Required tasks:
a. In the essay on the tribe of Levi, why does the tribe not receive a portion in the Land?
b. Sum up the essay on the tribe of Levi in two sentences.
c. Resume the essay on the tribe of Levi after its last sentence.

Selected extract:
In Praise of Child Labor1

Count the children of Levi…every male from a month and upward.

For better or worse, many of us tend to impute a cause-and-effect to the various roles and rules that govern the tribe of Levi. First and foremost, they were meant to serve in the holiest places and capacities – Kohanim in performing the active avodah; Levi’im as porters of the Mishkan, and as guardians of the later batei mikdosh. Because they ought to be devoting their time to those holy pursuits, they are discouraged from full time occupation with more mundane affairs. Therefore, they do not receive a portion in the Land, which would preoccupy them with lesser activities. Because they cannot provide for themselves like everyone else, we make it up to them by giving them what they need to live. We furnish their livelihood through the gifts of terumah and ma’aser.

Oh, yes. Since there were always more Levi’im than required for the actual work shift in the beis hamikdosh, most of them had time on their hands. Therefore, they could develop into strong talmidei chachamim, and share their knowledge with the rest of the people. They developed into a cadre of Torah teachers, readily available to instruct the nation.

Our pasuk suggests that we may have our causes and effects – and perhaps our priorities – backwards.

Given information:
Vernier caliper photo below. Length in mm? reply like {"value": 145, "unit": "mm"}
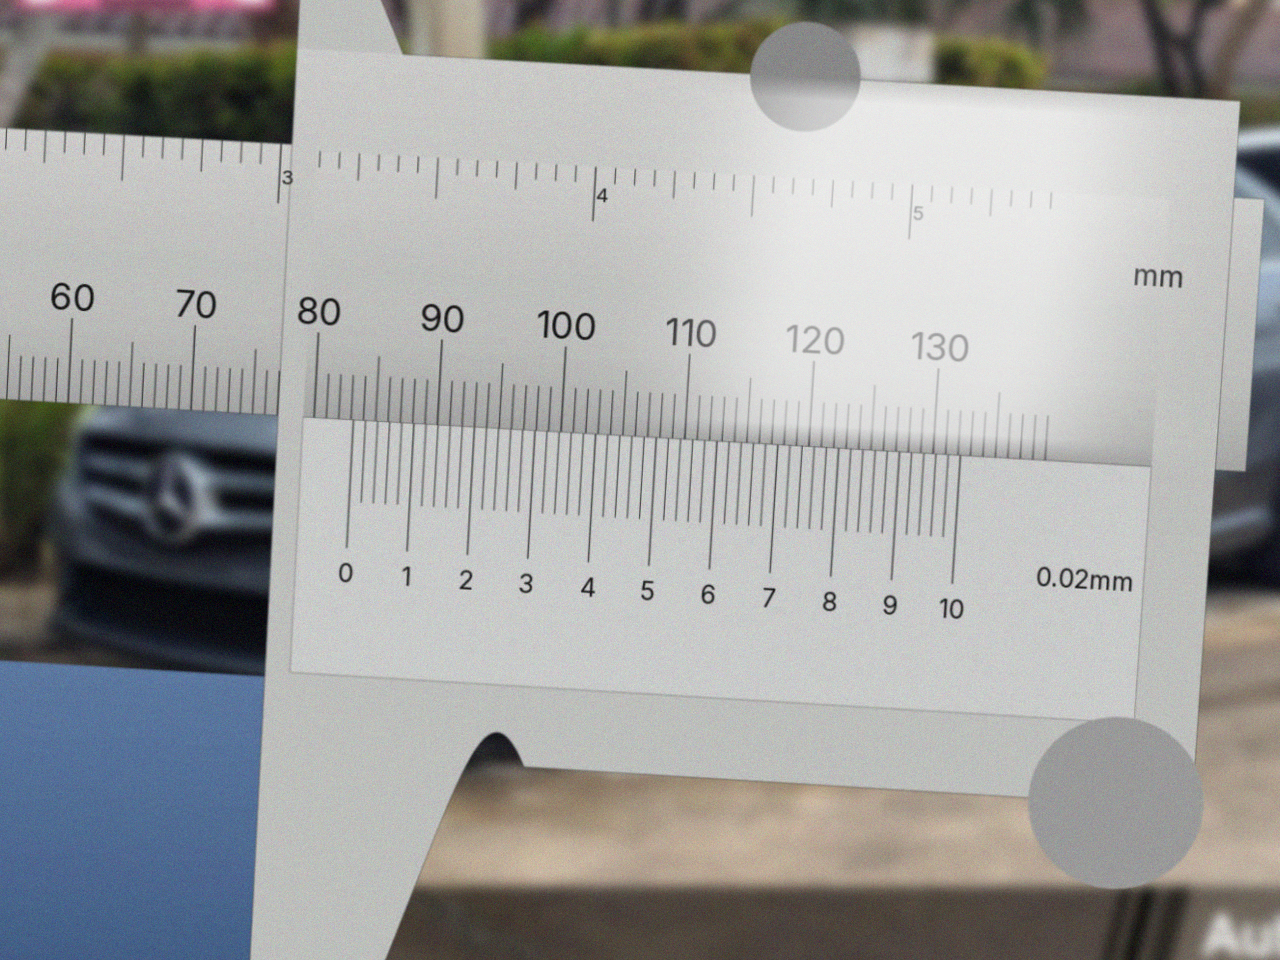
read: {"value": 83.2, "unit": "mm"}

Expected results:
a. A portion in the Land would keep them busy with lesser activities instead of their holy work.

b. Many people see the rules for the tribe of Levi as cause and effect: because the tribe serves in holy roles, it gets no portion in the Land and lives on terumah and ma'aser, and because most Levi'im had spare time, they became Torah teachers for the nation. The essay then says its verse suggests these causes, effects and perhaps priorities may be backwards.

c.
We are instructed here to count the Leviim from the age of one month, or essentially from the time they achieve legal personhood. (It takes a month for a newborn to establish his viability.) This is strange enough, considering that no one else is counted this way. Stranger still is a parallel passage just a perek away, in which the Levi’im themselves are counted from age thirty and up! Given that the labor of some of the Levi’im was taxing and challenging, the thirty-year figure makes sense. It marks the age at which the Levi’im are brought into actual service of their duties. The one-month figure must, then, point to a different calling – one that is so important and complex, that it requires training from birth.

The two callings of the Levi’im are really complementary. We could sum up their role in the beis hamikdosh – their first calling – as guardians of the place where the physical evidence of Divine Revelation – the luchos – is enshrined. The Aron, taken together with the rich symbolism that surrounds it, is a reminder to Bnei Yisrael of the moment of ma’amad Har Sinai that transfigured us, that turned us into believers, that sustained us for the millennia to follow. More important, however, than safeguarding the symbol of the Torah is securing the Torah itself. They do this in the only way we have ever known: by becoming talmidei chachamim, and by taking their Torah back to the people. This vital role cannot wait for age thirty, or twenty, or even younger. To do it best on a national plane, it calls for nothing less than pressing the child into service – if only through a carefully scrutinized chinuch – while still in the cradle. Right from birth, the Levi should be prepared and directed to live differently than everyone else, to focus on loftier affairs.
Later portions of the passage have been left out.